··· Extrait cité ···

L’histoire des épidémies est peuplée de tueurs lents comme la tuberculose ou récurrents comme la peste. Mais les archives médicales gardent la trace d’un phénomène bien plus étrange et terrifiant. Entre 1485 et 1551, l’Angleterre a été frappée par cinq vagues successives d’une maladie inconnue appelée la « Suette anglaise » (Sweating Sickness). Sa particularité ? Une vitesse d’exécution foudroyante. On disait à l’époque qu’on pouvait déjeuner en bonne santé et être mort pour l’heure du dîner. Puis, aussi mystérieusement qu’elle était apparue, la maladie s’est volatilisée.
Un profil de victime à contre-courant
La Suette sema la panique dans l’Europe de la Renaissance car elle défiait toutes les règles épidémiologiques connues. Les maladies médiévales classiques, exacerbées par la famine et le manque d’hygiène, ravageaient généralement les populations pauvres, les enfants et les vieillards. La Suette, elle, semblait avoir des goûts de luxe.
Les chroniqueurs de l’époque notèrent en effet – avec effroi qu’elle frappait préférentiellement les hommes jeunes, riches et en excellente condition physique. Elle décima la cour du roi Henri VIII, emportant ducs, conseillers et courtisans, et manquant de peu d’éteindre la dynastie Tudor (Arthur, le frère aîné d’Henri VIII, en est probablement mort).
Les symptômes débutaient par une anxiété soudaine et un sentiment de mort imminente, suivis de frissons violents, de vertiges et de douleurs au cou. Puis venait la phase caractéristique qui a donné son nom à la maladie : une sudation profuse et malodorante, accompagnée de délires et d’une soif intense. Le patient sombrait souvent dans une envie irrépressible de dormir.
Ceux qui cédaient au sommeil ne se réveillaient généralement jamais. Le taux de mortalité oscillait entre 30 et 50 %, mais c’est la fulgurance du décès qui a marqué les esprits : souvent moins de 18 heures après les premiers signes.
Crédit : WikipediaLe fantôme viral : Hantavirus ou Arbovirus ?

··· Données ···

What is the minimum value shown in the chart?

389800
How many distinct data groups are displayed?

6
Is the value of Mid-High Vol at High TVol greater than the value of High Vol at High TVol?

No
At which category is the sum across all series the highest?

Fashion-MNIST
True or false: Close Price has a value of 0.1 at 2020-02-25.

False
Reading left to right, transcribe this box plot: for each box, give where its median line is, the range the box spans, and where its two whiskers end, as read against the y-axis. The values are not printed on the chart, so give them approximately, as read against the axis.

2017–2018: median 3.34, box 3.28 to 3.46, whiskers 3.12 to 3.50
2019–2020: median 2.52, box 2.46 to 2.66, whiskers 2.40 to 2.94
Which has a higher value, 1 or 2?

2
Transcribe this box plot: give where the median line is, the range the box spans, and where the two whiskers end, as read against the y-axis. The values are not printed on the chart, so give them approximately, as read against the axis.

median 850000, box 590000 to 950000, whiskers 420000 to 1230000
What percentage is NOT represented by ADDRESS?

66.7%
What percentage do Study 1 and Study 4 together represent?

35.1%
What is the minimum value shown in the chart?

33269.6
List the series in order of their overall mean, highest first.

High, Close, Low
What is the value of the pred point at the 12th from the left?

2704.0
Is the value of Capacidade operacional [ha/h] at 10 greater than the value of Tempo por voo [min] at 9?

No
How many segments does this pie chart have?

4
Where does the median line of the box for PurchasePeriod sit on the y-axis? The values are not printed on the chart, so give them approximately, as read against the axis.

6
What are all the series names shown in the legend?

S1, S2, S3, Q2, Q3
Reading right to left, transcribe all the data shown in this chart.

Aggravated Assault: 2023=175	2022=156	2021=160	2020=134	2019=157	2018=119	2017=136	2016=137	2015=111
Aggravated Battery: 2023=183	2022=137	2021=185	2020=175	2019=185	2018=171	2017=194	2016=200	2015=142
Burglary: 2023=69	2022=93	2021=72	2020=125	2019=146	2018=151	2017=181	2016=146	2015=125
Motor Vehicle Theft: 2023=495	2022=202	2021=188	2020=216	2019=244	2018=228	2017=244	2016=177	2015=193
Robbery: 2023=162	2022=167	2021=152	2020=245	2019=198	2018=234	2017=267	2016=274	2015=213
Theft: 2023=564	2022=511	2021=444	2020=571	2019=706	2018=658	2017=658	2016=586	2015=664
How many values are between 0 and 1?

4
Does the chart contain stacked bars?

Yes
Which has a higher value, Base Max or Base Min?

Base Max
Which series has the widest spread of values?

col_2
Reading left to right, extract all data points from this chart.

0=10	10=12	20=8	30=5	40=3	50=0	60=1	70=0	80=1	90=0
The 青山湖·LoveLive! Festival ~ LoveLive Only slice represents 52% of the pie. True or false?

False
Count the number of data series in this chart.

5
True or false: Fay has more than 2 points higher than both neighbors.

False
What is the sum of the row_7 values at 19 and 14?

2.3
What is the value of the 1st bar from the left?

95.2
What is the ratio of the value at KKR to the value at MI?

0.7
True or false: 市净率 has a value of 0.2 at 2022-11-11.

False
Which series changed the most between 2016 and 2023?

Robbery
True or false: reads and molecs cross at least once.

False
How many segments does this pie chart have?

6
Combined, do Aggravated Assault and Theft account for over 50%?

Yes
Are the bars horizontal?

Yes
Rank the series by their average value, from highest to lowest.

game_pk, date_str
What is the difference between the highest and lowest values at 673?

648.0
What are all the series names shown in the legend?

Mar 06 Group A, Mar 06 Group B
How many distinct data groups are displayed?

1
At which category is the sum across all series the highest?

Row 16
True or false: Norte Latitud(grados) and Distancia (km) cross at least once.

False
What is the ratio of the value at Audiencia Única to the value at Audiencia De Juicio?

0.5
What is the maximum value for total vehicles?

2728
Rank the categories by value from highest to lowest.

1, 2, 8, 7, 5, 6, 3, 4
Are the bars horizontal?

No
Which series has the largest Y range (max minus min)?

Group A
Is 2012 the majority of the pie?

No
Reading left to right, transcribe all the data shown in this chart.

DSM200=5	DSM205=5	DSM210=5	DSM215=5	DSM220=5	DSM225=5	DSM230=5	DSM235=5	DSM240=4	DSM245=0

···

◆ Consignes:
- A) Dans le texte sur la Suette anglaise, combien de temps s'écoulait souvent entre les premiers signes et le décès ?
- B) Prolongez le texte sur la Suette anglaise au-delà de sa dernière ligne.

◆ Corrigé détaillé:
- A) Souvent moins de 18 heures.

- B)
Qu’était réellement la Suette ? Elle disparut définitivement en 1551, bien avant l’invention du microscope et la naissance de la microbiologie. Les chercheurs modernes se retrouvent donc face à un « cold case » vieux de 500 ans. On a longtemps suspecté une forme de grippe virulente ou de typhus, mais les symptômes et le mode de transmission ne correspondent pas.
Aujourd’hui, l’hypothèse la plus crédible, publiée notamment dans des revues d’histoire de la médecine, pointe vers un Hantavirus. Ce type de virus, dont le réservoir naturel est constitué de rongeurs (souris, rats), attaque les poumons et peut tuer très rapidement par syndrome pulmonaire ou choc cardiorespiratoire. Des épidémies modernes d’Hantavirus ont montré des taux de mortalité et des symptômes similaires.
Cependant, une énigme demeure : les Hantavirus connus ne se transmettent généralement pas d’Homme à Homme, alors que la Suette était visiblement très contagieuse au sein des foyers.
S’agissait-il d’un virus zoonotique ayant muté pour permettre une transmission interhumaine brève avant de s’éteindre faute d’hôtes ou à cause d’un changement climatique (les vagues survenaient souvent en été) ? Le mystère reste entier. La Suette anglaise agit comme un rappel brutal : la nature est capable de produire des pathogènes éphémères mais dévastateurs, qui peuvent surgir, faire un carnage, et disparaître sans laisser d’autre trace que les pierres tombales.